Background: The amygdala controls socioemotional behavior and has consistently been implicated in the etiology of autism spectrum disorder (ASD). Precocious amygdala development is commonly reported in ASD youth with the degree of overgrowth positively correlated to the severity of ASD symptoms. Prenatal exposure to VPA leads to an ASD phenotype in both humans and rats and has become a commonly used tool to model the complexity of ASD symptoms in the laboratory. Here, we examined abnormalities in gene expression in the amygdala and socioemotional behavior across development in the valproic acid (VPA) rat model of ASD. Methods: Rat dams received oral gavage of VPA (500 mg/kg) or saline daily between E11 and 13. Socioemotional behavior was tracked across development in both sexes. RNA sequencing and proteomics were performed on amygdala samples from male rats across development. Results: Effects of VPA on time spent in social proximity and anxiety-like behavior were sex dependent, with social abnormalities presenting in males and heightened anxiety in females. Across time VPA stunted developmental and immune, but enhanced cellular death and disorder, pathways in the amygdala relative to saline controls.
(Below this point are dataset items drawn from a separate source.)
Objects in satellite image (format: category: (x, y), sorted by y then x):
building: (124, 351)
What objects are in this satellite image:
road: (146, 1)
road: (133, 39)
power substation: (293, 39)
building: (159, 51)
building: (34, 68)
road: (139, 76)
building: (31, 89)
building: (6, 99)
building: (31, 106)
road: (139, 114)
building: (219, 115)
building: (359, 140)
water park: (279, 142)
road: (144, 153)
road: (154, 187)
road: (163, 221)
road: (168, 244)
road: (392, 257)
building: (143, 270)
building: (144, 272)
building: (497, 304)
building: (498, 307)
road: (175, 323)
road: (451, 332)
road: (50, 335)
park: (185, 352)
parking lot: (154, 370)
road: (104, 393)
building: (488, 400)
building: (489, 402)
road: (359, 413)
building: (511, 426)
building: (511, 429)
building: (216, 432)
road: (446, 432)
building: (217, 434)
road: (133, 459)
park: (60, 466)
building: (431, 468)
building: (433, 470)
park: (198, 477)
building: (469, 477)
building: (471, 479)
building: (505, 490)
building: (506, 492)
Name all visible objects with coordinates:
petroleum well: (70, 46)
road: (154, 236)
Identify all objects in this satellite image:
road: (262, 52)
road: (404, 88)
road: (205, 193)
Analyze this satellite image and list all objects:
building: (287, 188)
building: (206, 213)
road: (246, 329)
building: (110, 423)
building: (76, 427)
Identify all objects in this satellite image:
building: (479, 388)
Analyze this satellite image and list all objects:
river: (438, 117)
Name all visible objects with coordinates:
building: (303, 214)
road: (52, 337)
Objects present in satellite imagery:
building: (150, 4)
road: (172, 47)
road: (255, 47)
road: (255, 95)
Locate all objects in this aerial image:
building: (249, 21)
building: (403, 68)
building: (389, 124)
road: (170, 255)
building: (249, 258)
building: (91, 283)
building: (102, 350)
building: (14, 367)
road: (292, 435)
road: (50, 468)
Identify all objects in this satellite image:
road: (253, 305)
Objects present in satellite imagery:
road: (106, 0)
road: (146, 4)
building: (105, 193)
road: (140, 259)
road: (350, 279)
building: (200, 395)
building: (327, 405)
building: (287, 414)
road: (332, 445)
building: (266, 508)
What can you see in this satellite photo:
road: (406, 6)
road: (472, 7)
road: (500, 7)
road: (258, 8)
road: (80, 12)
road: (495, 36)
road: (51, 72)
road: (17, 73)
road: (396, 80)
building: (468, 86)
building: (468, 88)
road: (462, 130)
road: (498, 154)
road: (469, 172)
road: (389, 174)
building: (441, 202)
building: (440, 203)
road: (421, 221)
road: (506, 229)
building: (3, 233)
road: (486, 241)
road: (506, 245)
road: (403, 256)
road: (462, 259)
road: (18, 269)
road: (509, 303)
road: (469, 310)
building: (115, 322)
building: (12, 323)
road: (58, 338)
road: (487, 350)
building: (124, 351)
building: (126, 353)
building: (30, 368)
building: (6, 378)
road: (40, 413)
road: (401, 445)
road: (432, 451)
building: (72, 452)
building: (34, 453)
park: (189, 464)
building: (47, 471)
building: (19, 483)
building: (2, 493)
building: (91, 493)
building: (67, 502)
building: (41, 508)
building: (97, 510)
At postnatal day 10, gene pathways involved in nervous system and cellular development displayed predicted activations in prenatally exposed VPA amygdala samples. By juvenile age, however, transcriptomic and proteomic pathways displayed reductions in cellular growth and neural development. Alterations in immune pathways, calcium signaling, Rho GTPases, and protein kinase A signaling were also observed. Conclusions: As behavioral, developmental, and genomic alterations are similar to those reported in ASD, these results lend support to prenatal exposure to VPA as a useful tool for understanding how developmental insults to molecular pathways in the amygdala give rise to ASD-related syndromes.